The lines from the first line of the entries through the line containing "right elbow: (175, 327)" are to be repeated exactly, with both of those lines included.

- [THE RECORDS]:

* * * * * * *

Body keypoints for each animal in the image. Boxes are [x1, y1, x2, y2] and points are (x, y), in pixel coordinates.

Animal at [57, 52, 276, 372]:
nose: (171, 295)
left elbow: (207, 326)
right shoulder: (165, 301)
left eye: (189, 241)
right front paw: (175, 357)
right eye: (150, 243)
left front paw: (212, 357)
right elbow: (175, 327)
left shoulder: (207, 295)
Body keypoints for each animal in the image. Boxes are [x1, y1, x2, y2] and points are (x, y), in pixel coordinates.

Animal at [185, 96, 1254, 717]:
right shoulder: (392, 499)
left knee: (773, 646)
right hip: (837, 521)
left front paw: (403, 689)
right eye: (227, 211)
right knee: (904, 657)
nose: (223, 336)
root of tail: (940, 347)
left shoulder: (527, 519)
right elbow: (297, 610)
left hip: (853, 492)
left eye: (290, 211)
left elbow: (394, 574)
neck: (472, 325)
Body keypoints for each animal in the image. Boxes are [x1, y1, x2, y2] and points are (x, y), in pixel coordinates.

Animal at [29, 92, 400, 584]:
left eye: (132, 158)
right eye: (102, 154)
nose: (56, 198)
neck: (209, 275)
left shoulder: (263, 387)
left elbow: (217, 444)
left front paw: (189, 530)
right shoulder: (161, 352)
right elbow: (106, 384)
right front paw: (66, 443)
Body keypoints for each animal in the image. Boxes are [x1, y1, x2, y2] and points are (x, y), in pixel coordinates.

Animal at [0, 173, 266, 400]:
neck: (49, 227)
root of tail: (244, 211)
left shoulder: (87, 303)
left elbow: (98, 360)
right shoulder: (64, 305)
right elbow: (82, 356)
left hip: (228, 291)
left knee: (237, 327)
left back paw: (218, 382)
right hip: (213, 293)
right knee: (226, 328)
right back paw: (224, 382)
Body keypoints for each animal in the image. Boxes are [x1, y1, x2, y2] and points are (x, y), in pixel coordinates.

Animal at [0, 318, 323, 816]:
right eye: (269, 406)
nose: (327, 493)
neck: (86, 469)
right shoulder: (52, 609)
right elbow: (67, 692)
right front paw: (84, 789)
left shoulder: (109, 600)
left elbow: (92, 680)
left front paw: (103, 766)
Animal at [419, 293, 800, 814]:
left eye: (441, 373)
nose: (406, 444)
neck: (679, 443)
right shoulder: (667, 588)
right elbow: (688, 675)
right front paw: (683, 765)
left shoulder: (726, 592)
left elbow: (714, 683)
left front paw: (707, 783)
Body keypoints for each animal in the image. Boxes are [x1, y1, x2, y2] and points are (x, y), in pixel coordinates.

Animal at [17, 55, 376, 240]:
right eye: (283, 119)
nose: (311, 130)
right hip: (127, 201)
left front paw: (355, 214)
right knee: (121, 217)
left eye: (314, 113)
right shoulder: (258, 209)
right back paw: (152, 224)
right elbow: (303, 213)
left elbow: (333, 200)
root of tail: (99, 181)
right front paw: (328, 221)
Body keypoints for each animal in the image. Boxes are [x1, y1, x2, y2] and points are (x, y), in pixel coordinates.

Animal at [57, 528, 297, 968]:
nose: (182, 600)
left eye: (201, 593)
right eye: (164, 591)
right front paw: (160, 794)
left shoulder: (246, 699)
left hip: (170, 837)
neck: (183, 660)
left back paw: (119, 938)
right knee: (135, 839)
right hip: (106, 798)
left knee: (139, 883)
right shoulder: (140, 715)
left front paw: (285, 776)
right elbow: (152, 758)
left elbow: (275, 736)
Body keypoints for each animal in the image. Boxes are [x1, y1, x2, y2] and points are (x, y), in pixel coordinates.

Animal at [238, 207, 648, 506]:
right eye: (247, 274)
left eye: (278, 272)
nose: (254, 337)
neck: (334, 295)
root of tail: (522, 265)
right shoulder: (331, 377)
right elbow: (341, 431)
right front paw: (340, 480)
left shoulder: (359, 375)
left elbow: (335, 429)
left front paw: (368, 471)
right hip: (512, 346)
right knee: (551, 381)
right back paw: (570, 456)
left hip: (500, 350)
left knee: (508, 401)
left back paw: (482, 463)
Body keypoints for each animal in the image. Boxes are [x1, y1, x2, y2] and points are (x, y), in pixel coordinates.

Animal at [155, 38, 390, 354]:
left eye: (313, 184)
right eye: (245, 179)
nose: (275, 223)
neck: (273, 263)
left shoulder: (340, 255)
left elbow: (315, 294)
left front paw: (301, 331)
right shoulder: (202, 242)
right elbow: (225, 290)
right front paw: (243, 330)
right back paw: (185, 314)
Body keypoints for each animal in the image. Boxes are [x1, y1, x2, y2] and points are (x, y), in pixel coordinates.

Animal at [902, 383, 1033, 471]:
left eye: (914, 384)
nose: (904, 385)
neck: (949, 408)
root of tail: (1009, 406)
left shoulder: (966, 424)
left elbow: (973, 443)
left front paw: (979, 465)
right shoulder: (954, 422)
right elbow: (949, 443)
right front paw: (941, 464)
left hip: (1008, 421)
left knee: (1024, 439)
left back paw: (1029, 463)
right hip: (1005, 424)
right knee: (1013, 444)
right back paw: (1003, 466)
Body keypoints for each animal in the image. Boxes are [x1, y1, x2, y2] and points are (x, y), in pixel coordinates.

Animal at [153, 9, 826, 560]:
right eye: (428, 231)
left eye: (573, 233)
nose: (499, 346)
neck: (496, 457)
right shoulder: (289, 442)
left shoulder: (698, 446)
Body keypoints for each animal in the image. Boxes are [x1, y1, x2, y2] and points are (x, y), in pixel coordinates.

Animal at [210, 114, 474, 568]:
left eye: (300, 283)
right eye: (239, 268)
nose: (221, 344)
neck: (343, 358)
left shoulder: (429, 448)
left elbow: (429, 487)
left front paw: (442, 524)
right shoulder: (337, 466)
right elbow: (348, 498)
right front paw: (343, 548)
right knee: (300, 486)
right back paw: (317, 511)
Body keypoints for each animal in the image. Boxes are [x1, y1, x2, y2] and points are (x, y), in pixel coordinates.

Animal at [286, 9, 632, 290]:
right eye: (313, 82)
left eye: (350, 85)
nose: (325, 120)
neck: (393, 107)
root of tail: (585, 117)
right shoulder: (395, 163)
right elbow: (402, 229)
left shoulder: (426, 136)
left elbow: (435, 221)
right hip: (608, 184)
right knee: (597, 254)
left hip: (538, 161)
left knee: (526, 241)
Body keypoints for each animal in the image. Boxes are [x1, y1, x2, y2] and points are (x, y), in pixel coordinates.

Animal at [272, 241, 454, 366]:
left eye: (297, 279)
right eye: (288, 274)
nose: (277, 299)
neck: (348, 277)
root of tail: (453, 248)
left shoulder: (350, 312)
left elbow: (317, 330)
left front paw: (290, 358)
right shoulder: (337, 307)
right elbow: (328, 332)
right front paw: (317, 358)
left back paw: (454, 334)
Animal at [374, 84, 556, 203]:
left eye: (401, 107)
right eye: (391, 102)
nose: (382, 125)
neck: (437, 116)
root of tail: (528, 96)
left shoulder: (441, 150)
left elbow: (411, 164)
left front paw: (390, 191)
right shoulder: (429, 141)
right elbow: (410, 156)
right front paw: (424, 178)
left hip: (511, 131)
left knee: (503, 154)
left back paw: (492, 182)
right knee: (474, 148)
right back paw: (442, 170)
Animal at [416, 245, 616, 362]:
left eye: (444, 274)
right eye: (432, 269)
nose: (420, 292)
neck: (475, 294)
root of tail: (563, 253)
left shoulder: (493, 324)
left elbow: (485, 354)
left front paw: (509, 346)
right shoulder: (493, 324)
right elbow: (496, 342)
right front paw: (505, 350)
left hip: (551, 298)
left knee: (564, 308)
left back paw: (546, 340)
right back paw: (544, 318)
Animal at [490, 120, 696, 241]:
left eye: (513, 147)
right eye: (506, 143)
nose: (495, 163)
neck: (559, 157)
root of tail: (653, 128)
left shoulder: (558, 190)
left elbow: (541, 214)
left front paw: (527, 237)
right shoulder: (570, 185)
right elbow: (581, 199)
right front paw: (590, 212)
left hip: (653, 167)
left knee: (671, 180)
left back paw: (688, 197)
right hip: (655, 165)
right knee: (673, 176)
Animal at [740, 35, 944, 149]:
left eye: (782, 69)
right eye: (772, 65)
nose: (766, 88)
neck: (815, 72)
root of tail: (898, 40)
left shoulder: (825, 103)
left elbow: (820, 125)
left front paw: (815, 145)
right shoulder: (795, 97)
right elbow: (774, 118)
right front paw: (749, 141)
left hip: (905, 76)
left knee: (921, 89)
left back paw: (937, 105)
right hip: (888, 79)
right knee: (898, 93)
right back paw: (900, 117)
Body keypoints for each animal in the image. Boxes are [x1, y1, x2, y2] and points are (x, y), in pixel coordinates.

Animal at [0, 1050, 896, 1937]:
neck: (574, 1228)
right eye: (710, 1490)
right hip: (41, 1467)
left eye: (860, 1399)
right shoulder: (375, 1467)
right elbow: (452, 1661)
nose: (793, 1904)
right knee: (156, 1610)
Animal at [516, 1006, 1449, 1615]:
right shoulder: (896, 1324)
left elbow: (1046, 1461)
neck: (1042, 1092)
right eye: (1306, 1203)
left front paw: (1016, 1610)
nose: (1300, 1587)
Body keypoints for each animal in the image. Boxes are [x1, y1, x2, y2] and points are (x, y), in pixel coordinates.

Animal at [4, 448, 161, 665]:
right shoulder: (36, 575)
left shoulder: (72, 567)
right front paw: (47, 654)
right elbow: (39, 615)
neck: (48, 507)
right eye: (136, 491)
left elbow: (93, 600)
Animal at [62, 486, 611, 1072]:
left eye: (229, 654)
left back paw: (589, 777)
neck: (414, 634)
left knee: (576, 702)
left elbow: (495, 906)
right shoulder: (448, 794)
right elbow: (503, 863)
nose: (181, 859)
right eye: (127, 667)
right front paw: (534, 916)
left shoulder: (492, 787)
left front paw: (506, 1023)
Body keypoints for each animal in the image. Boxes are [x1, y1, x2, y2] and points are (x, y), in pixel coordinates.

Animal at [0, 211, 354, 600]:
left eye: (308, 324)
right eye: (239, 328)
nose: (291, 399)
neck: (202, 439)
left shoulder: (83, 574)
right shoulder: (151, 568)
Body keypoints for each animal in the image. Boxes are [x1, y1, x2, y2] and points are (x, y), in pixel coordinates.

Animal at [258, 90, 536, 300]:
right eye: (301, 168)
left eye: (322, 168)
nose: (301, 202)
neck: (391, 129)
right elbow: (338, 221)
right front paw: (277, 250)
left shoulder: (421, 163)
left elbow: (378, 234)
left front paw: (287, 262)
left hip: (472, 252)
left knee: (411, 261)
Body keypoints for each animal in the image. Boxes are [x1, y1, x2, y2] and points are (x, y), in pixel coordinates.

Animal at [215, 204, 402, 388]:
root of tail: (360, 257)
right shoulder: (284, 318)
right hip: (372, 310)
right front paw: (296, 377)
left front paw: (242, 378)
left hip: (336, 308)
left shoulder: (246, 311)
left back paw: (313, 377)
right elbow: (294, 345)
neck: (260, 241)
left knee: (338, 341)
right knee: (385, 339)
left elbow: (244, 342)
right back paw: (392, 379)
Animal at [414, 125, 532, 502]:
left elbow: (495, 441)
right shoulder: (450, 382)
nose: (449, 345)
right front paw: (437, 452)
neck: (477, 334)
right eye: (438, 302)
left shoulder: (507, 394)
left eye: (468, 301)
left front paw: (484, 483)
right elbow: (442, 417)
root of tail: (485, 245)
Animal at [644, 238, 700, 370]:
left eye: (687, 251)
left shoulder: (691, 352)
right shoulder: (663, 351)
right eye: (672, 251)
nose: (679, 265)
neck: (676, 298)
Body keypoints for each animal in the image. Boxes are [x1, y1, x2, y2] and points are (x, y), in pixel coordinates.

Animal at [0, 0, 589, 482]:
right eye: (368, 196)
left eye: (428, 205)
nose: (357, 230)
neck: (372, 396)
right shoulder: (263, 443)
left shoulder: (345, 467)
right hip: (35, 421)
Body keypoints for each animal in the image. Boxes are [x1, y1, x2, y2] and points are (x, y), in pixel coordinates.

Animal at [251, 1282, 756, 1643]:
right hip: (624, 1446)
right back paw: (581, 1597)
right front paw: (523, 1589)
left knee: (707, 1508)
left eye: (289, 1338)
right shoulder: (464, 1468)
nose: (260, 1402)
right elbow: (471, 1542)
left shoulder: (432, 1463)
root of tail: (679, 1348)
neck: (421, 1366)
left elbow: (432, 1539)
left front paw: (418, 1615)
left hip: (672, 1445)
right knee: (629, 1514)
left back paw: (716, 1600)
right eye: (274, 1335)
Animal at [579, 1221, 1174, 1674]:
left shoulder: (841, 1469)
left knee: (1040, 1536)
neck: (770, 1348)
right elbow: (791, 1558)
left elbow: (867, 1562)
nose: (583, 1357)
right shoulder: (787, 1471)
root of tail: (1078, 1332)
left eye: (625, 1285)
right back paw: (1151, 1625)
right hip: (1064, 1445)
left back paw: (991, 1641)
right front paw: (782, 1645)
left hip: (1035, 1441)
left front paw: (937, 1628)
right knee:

* * * * * * *

- [ANSWER]:
Body keypoints for each animal in the image. Boxes are [x1, y1, x2, y2] and points are (x, y), in pixel coordinates.

Animal at [57, 52, 276, 372]:
nose: (171, 295)
left elbow: (207, 326)
right shoulder: (165, 301)
left eye: (189, 241)
right front paw: (175, 357)
right eye: (150, 243)
left front paw: (212, 357)
right elbow: (175, 327)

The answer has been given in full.